▶ [Extracted text]:
The first two problem sets if students did them right I made a worksheet that had all the students responses that I could eyeball to see if they had got all the questions right (which was the expectation, the grade being for participation that they had done the whole workbook). They would save the submission worksheet as a CSV file and submit it in Moodle. I thought this worked remarkably well. There was an unanticipated benefit. Some students inadvertently skipped a worksheet and submitted the homework before they should have. This was quite easy to track. I would then email the students and ask them to resubmit. I believe it conveyed an unspoken message that I care they do the work and I don't want to punish them for mistakes that are inadvertent. It was also quite easy to do this given how Moodle is set up. So this part I liked.

For the blogging part, I like to have each team blog as an rss feed in Google Reader so I can readily see when new posts come in and by which team. Moodle does have an rss feed but as far as I could tell the way I have it set up there is only one feed for the entire class, so I can't track which team is posting that way. Posterous for the students blogs is ok, but I hadn't kept up with changes at Posterous and now they have a listserv function in addition to a blogging function. This post describes the issue. The listserv function doesn't allow comments from non-members. So we needed some teams to abandon that and make a new site. It slowed us down a bit but otherwise wasn't that big a deal. One other thing, I use Google Calendar for the behavioral class and have the upcoming items in the sidebar of the main class blog. This would work remarkably well except that Google calendar doesn't allow linking to other Web pages from calendar items. The links I'd like to have there would be to the readings. I've tagged the readings in Delicious, but they are arrayed chronologically by when I tagged them, not by when we will read them, so the students said that it is a little hard to find the readings that way. I'm therefore making posts in the main blog with those links. It's ok for upcoming stuff, but if they every want to go back to find things, it won't be that easy.

On the big issue deal of open or closed blogging - does it affect the quality of the posts and the sense of community in the class, we're still too early in the semester to tell. The demographics in the classes are otherwise different (Econ majors in the behavioral class and mainly Business students in the Intermediate class where) where even if I observe differences on quality or community I would not be able to properly identify the cause. Nonetheless I am interested in seeing what emerges in this vein and will post something just on that topic when I've got enough information to make some early conclusions.

Tuesday, February 08, 2011

Monetary Tightening in China

It is an interesting question why this is done as a series of small steps to happen over the next years or so, with some steps already taken, rather than a larger initial increase in rates followed by some smaller recalibration afterward.

I believe the inflation in certain metals and food will continue for the time being and I expect oil prices to rise, but do note I'm not paid to make predictions which is an indicator of what those predictions are worth.

Friday, February 04, 2011

Streaking

"What, never?"
"No, never!
"What, never?
"Well, hardly ever!
From Pinafore by Gilbert and Sullivan

This semester I'm teaching a Behavioral Economics course for undergrads. Last week we were to read one of my all time favorite essays, The Streak of Streaks, by Stephen Jay Gould. When I started to blog back in 2005, I used Gould as a role model for my writing, with this particular essay the pièce de résistance. It seemed a great mixture of the personal narrative with themes of scientific importance. In this case the latter are about rare and not so rare events and how we humans (mis)interpret the cause. The underlying science questions are these: Do players on occasion get on a "hot streak" in sports or do we fans attribute that to the players with no scientific basis to back up the attribution?

▶ [Directive 1]: Copy the blog excerpt word for word, starting at "Tuesday, February 08, 2011" and ending at "smaller recalibration afterward.".
▶ [Directive 2]: Decide whether each statement agrees with the blog excerpt, answering yes or no and quoting the words that decide it. (a) Students saved the submission worksheet as a CSV file and submitted it in Moodle. (b) Google Calendar allows linking to other Web pages from calendar items. (c) The Intermediate class is made up mainly of Econ majors.
▶ [Directive 3]: According to the blog excerpt, what essay by Stephen Jay Gould did the Behavioral Economics class read?

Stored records
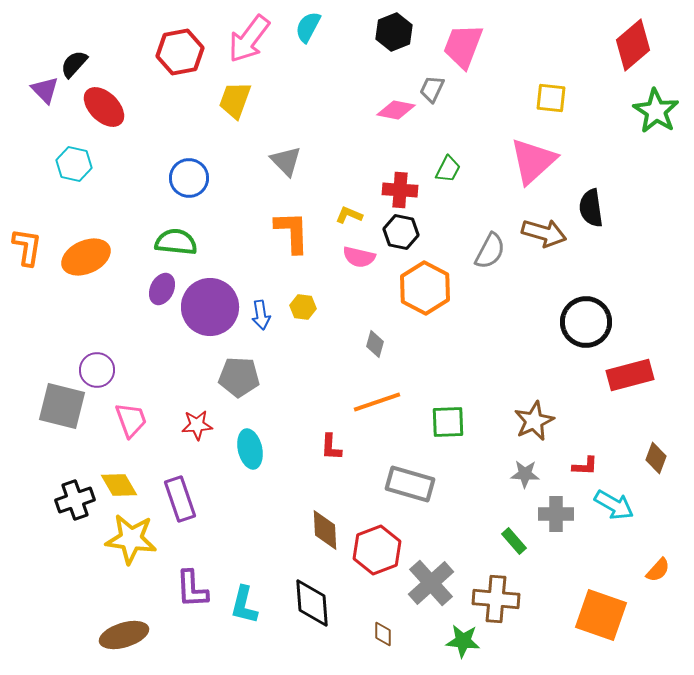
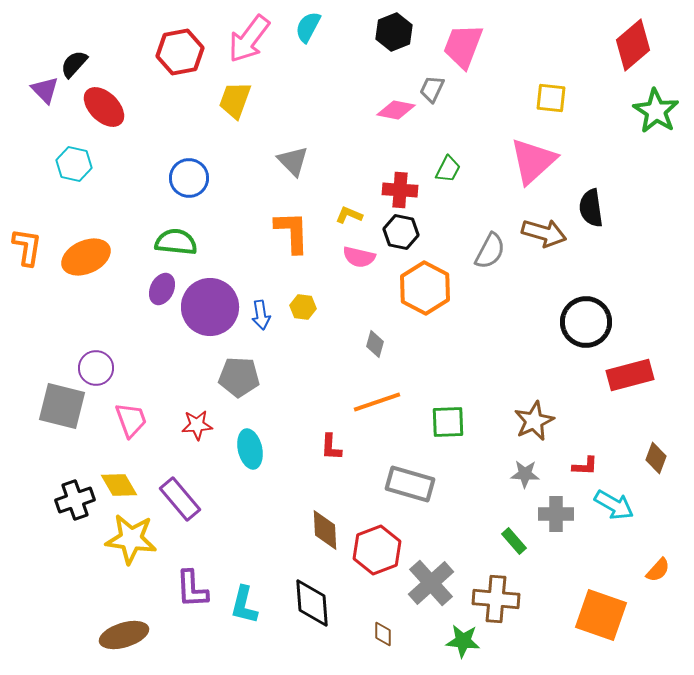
gray triangle at (286, 161): moved 7 px right
purple circle at (97, 370): moved 1 px left, 2 px up
purple rectangle at (180, 499): rotated 21 degrees counterclockwise
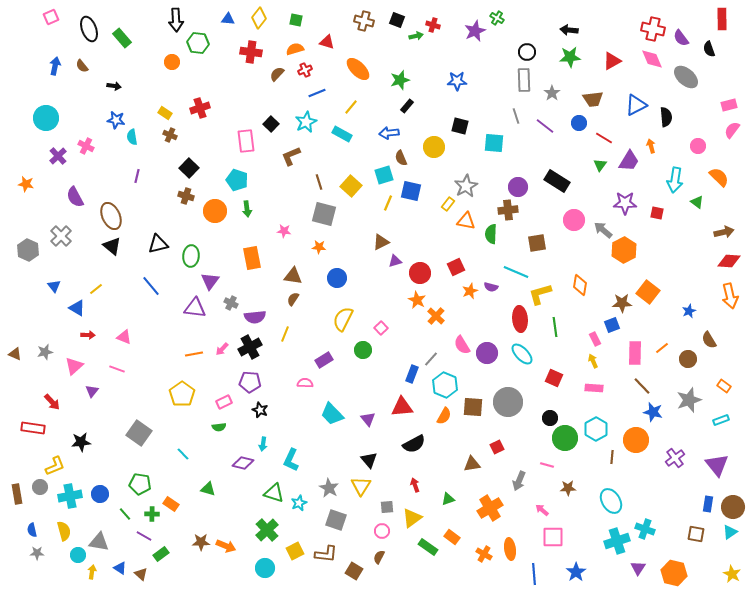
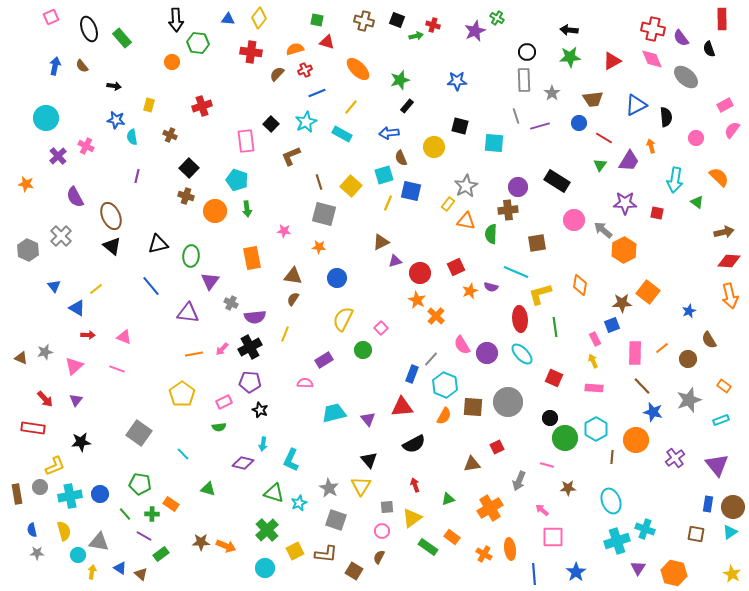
green square at (296, 20): moved 21 px right
pink rectangle at (729, 105): moved 4 px left; rotated 14 degrees counterclockwise
red cross at (200, 108): moved 2 px right, 2 px up
yellow rectangle at (165, 113): moved 16 px left, 8 px up; rotated 72 degrees clockwise
purple line at (545, 126): moved 5 px left; rotated 54 degrees counterclockwise
pink circle at (698, 146): moved 2 px left, 8 px up
purple triangle at (195, 308): moved 7 px left, 5 px down
brown triangle at (15, 354): moved 6 px right, 4 px down
purple triangle at (92, 391): moved 16 px left, 9 px down
red arrow at (52, 402): moved 7 px left, 3 px up
cyan trapezoid at (332, 414): moved 2 px right, 1 px up; rotated 120 degrees clockwise
cyan ellipse at (611, 501): rotated 10 degrees clockwise
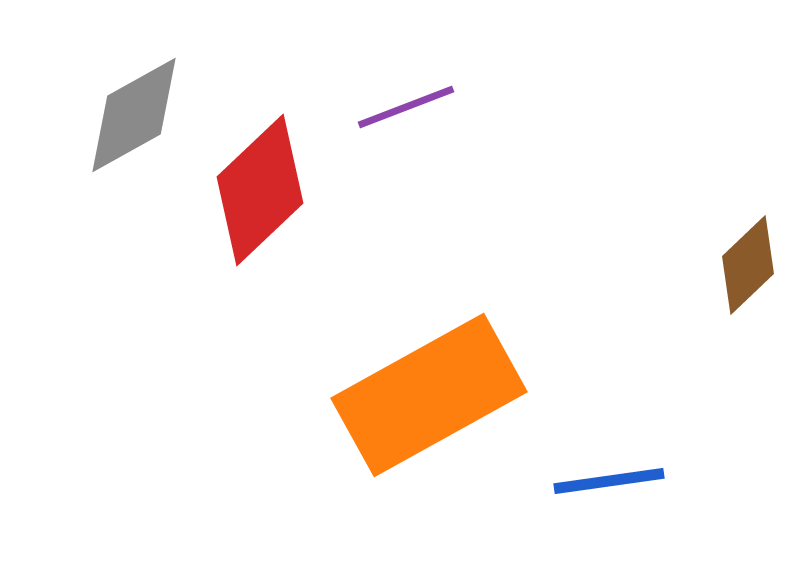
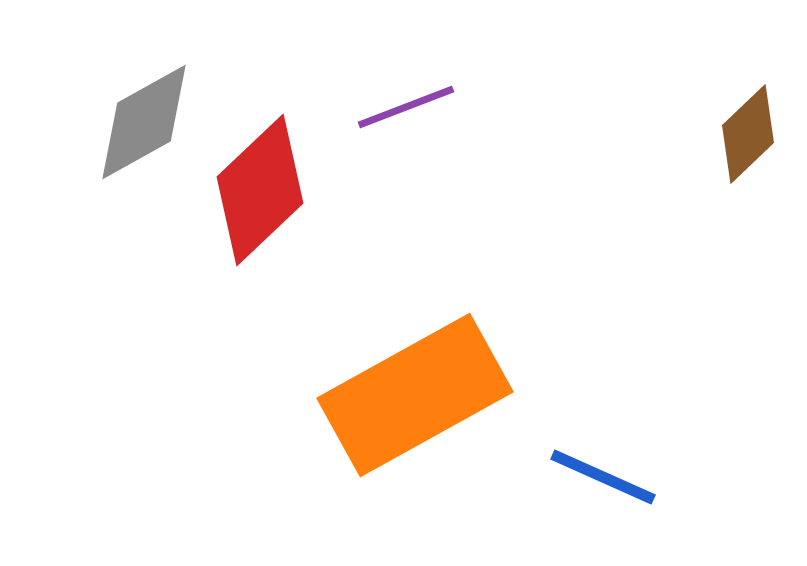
gray diamond: moved 10 px right, 7 px down
brown diamond: moved 131 px up
orange rectangle: moved 14 px left
blue line: moved 6 px left, 4 px up; rotated 32 degrees clockwise
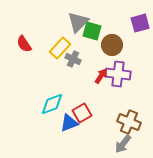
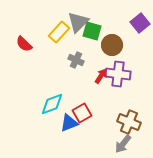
purple square: rotated 24 degrees counterclockwise
red semicircle: rotated 12 degrees counterclockwise
yellow rectangle: moved 1 px left, 16 px up
gray cross: moved 3 px right, 1 px down
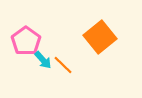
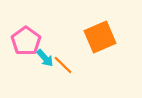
orange square: rotated 16 degrees clockwise
cyan arrow: moved 2 px right, 2 px up
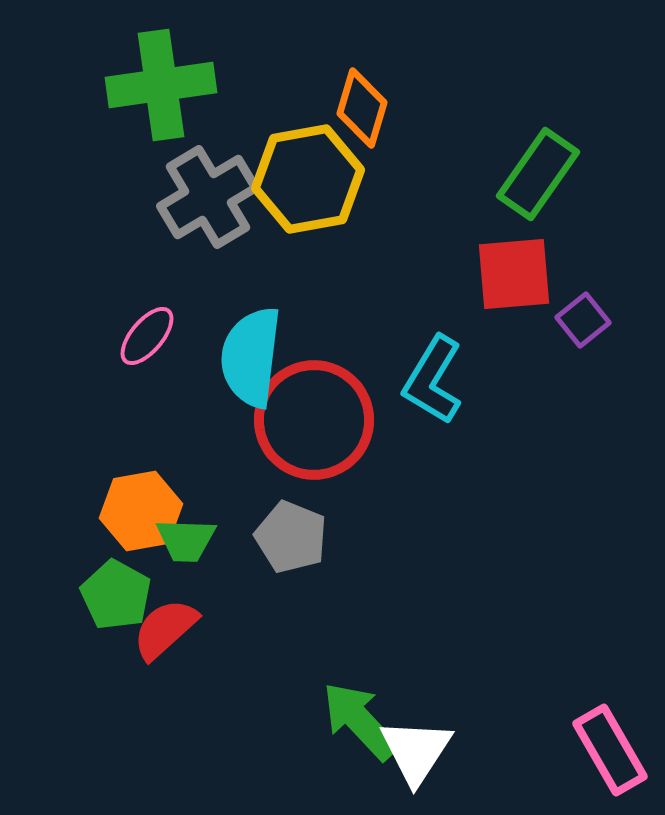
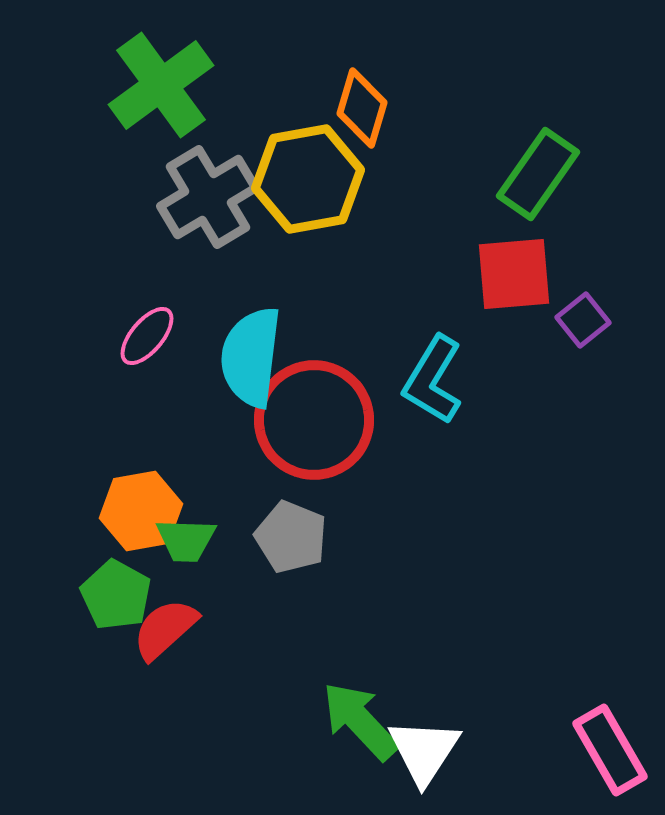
green cross: rotated 28 degrees counterclockwise
white triangle: moved 8 px right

▶ [Reply 1]:
Tuesday, February 08, 2011

Monetary Tightening in China

It is an interesting question why this is done as a series of small steps to happen over the next years or so, with some steps already taken, rather than a larger initial increase in rates followed by some smaller recalibration afterward.

▶ [Reply 2]:
(a) Yes: "They would save the submission worksheet as a CSV file and submit it in Moodle."
(b) No: "Google calendar doesn't allow linking to other Web pages from calendar items."
(c) No: "Econ majors in the behavioral class and mainly Business students in the Intermediate class"

▶ [Reply 3]: The Streak of Streaks